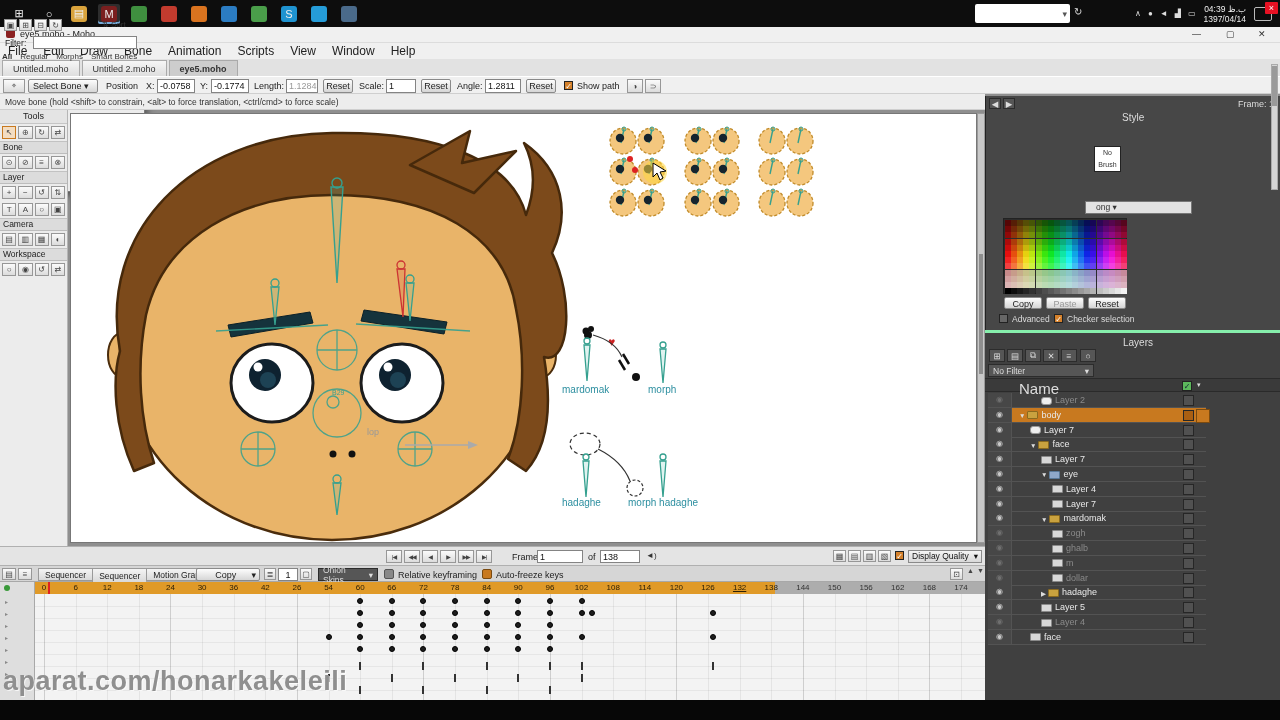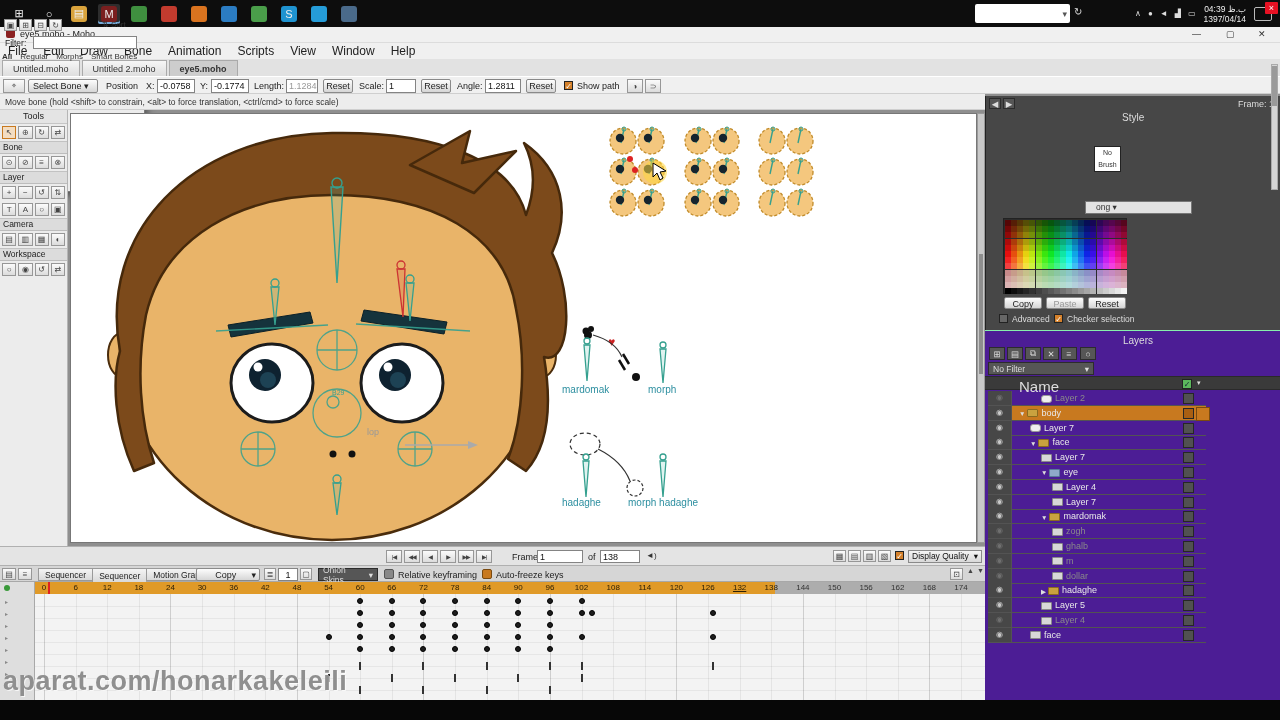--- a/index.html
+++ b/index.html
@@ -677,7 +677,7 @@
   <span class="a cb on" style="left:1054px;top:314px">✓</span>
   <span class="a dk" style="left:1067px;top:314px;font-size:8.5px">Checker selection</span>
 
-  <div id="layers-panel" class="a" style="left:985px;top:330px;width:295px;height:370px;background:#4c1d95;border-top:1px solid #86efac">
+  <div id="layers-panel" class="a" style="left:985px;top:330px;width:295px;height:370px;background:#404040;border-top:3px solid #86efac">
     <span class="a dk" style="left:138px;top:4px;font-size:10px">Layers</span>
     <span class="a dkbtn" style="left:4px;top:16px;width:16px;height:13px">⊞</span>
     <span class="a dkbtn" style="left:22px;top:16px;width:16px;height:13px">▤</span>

..........

(Request) Please reproduce the entries from above exactly; images are not part of the copy.

(Result for this task)
--- a/index.html
+++ b/index.html
@@ -677,7 +677,7 @@
   <span class="a cb on" style="left:1054px;top:314px">✓</span>
   <span class="a dk" style="left:1067px;top:314px;font-size:8.5px">Checker selection</span>
 
-  <div id="layers-panel" class="a" style="left:985px;top:330px;width:295px;height:370px;background:#4c1d95;border-top:1px solid #86efac">
+  <div id="layers-panel" class="a" style="left:985px;top:330px;width:295px;height:370px;background:#404040;border-top:3px solid #86efac">
     <span class="a dk" style="left:138px;top:4px;font-size:10px">Layers</span>
     <span class="a dkbtn" style="left:4px;top:16px;width:16px;height:13px">⊞</span>
     <span class="a dkbtn" style="left:22px;top:16px;width:16px;height:13px">▤</span>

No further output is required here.